Drummer Pete La Roca is thankfully much better known. Based on a recommendation to Rollins by his frequent associate Max Roach, La Roca made his wax debut here (Feather mentions he was discovered through a New York Jazz Unlimited session), though he went on to a prolific career that included a handful of swank leadership dates. Those include ‘65’s Basra for Blue Note and ‘67’s Turkish Women at the Bath for Douglas; one of the few non-Arkestra appearances for sax man John Gilmore, it was issued a year later by the Muse label under pianist Chick Corea’s name as Bliss!
What these musicians achieved is amongst the very greatest jazz ever laid to tape. Surely no release in Rollins’ discography ranks higher, with the horn solos in “Old Devil Moon” alone more than justifying the full cost of this LP. And as he plays, Jones and Ware are in constant communication with the saxophonist and each other. Rollins is still clearly the leader; he called the tunes and was the one who chiseled the marble of this splendid audio sculpture down to a three-piece in the first place.
But all it takes is a listen to the vibrant elasticity, the assured balance of the rhythmic imperative in tandem with the desire for melodiousness, in Ware’s opening bass-line on “Softly, as in a Morning Sunrise” to comprehend that in the creation of this music, hierarchy was on nobody’s mind. So logically Ware’s solos are ceaselessly interesting and never in service to formula, with this feature easily extending to Jones’ responsive work at the kit.
Over half a century later it’s Rollins that impresses most though, mainly because few have sounded this nervy while unfurling so naturally, his improvising free-flowing but reliant on vital swing. But while he was always connected to a savvy classicism, he also wasn’t chained to it. For example, by imbuing the concise “Striver’s Row,” the first of Rollins’ tunes, with increased freedom, the group simultaneously references bebop and transcends it.
Opening the second side with a bang is the album’s other original composition, the bluesy “Sonnymoon for Two,” which features over five minutes of Rollins’ fluid yet biting improvising, and as his ideas gush forth the rhythm section rolls sturdily in unison. And it’s Jones and Ware who get the majority of the space on the LP, but with the centerpiece reading of the Dizzy Gillespie bop warhorse “A Night in Tunisia,” Bailey and La Roca make their presence emphatically known.

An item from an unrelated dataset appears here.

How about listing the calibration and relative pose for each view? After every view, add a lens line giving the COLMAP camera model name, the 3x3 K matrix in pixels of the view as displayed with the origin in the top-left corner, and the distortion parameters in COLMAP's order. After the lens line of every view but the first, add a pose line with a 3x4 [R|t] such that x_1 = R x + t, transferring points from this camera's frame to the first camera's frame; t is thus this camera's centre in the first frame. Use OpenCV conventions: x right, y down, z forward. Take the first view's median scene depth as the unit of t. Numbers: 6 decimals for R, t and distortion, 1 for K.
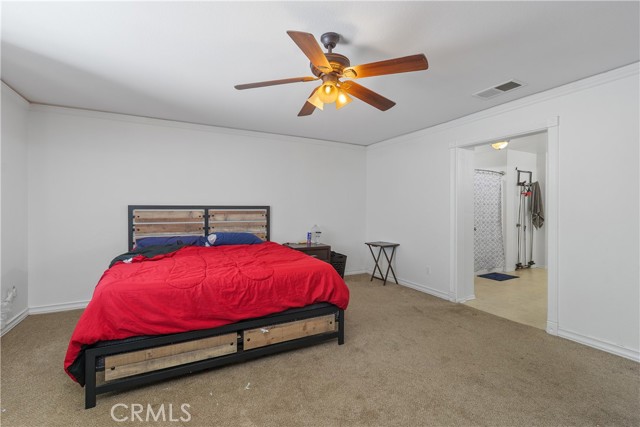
lens RADIAL K [[291.3, 0, 316.4], [0, 291.3, 208.5], [0, 0, 1]] dist [0.002565, -0.001934]
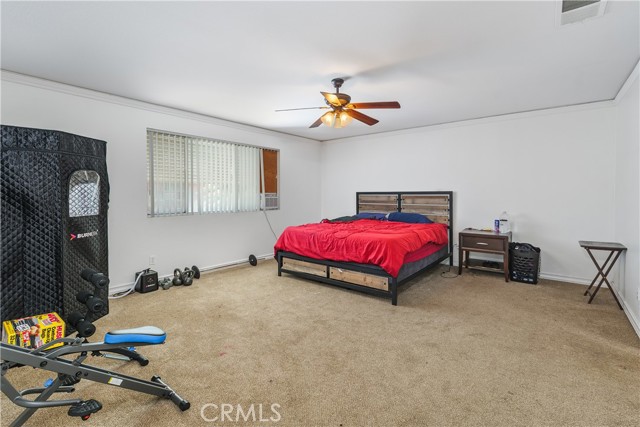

The late-‘80s CD issue began with this track (though not with Sonny’s introduction of the band); the inaugural piece played that day, as one of the first full-length jazz recordings absorbed by this writer, it provided an epiphany. Rollins’ initial lines are highly aggressive, with grit in his swinging (yes, Fire Music was just around the corner) and yet constantly in contact, at least implicitly, with Dizzy’s melodic origin. Along the way Bailey’s like a man desperately trying to get someplace, and La Roca is bursting at the seams to eventually explode in one of the most unpredictable drum solos these ears have heard.
Some might say they are giving the song the blitz, and that’s not necessarily untrue, but what’s crucial to the understanding of why A Night at the Village Vanguard is a canonical classic amid classics is that nothing insensitive is occurring. And as if to make that unmistakable, the LP ends with a tidy take of Vernon Duke’s “I Can’t Get Started,” with Rollins’ in full romantic mode as Jones offers some fantastically atypical ballad playing and Ware brings the required pulse.
In the most succinct terms possible; this is the cream of the crop, people. Jazz simply doesn’t get any sweeter than A Night at the Village Vanguard.